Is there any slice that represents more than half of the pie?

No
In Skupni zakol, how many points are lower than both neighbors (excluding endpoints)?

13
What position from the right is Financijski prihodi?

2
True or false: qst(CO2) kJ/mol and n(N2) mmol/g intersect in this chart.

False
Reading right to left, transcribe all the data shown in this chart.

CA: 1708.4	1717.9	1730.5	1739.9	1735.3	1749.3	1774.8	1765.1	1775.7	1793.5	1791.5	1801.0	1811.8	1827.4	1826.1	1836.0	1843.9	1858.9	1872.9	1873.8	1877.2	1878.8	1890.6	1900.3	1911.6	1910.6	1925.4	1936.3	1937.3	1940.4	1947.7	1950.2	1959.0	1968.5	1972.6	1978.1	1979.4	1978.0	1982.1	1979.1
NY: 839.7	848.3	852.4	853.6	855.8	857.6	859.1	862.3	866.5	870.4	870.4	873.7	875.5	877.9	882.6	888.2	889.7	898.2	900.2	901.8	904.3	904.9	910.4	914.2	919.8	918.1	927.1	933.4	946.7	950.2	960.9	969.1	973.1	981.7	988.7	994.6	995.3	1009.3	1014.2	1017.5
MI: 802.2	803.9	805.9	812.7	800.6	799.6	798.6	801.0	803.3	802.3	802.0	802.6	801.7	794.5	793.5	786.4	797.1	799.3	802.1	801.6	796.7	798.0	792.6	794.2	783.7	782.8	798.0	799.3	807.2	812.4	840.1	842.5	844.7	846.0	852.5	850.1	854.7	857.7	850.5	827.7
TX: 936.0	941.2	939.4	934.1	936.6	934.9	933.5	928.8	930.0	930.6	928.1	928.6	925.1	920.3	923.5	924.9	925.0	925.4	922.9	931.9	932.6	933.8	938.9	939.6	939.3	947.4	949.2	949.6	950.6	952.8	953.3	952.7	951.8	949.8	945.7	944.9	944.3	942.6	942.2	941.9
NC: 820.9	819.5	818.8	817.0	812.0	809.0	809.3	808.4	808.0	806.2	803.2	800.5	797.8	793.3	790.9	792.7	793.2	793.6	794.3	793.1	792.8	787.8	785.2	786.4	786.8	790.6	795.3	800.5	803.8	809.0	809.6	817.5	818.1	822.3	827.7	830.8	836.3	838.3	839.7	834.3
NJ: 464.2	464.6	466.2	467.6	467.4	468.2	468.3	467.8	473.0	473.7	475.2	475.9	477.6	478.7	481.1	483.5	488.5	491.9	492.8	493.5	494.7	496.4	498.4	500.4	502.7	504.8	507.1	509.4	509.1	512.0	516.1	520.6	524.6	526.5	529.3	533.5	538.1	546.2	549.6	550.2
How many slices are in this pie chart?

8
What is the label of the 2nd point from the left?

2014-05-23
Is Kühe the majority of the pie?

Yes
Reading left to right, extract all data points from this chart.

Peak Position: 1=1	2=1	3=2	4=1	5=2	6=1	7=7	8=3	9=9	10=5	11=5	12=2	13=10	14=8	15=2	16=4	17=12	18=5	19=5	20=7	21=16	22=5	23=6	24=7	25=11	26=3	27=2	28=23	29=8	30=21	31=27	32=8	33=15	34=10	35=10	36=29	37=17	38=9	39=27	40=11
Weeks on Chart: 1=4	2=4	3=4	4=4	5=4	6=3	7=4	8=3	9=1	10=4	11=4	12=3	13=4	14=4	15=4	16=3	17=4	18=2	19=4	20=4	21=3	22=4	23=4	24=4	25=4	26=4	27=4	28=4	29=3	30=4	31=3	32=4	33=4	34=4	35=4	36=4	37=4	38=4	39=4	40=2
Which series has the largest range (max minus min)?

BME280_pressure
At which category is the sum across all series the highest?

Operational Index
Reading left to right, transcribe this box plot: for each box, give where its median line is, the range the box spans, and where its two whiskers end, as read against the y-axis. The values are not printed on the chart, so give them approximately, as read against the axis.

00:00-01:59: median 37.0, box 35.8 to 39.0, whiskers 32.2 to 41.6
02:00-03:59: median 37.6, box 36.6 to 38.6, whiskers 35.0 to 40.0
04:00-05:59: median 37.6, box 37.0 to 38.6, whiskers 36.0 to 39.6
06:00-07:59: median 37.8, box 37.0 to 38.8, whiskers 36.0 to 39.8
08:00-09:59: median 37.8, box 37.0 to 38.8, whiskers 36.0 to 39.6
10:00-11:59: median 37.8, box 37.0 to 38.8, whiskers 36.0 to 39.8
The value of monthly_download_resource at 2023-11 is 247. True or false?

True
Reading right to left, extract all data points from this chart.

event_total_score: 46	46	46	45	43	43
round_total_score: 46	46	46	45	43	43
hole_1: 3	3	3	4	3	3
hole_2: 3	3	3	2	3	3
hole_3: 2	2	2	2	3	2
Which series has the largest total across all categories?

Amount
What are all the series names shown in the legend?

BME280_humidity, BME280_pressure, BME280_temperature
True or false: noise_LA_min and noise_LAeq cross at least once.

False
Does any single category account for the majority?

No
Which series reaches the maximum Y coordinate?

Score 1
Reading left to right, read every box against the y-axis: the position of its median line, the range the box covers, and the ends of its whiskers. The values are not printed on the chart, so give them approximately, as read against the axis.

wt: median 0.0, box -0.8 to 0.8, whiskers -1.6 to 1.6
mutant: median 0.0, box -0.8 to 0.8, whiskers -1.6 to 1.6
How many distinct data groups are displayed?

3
++++++++
PROBLEM DETAILS: Please locate every line in the items above that contains the word "shown", and copy each of those lines out in full.

ANSWER FOR THIS EXERCISE:
Reading right to left, transcribe all the data shown in this chart.
What are all the series names shown in the legend?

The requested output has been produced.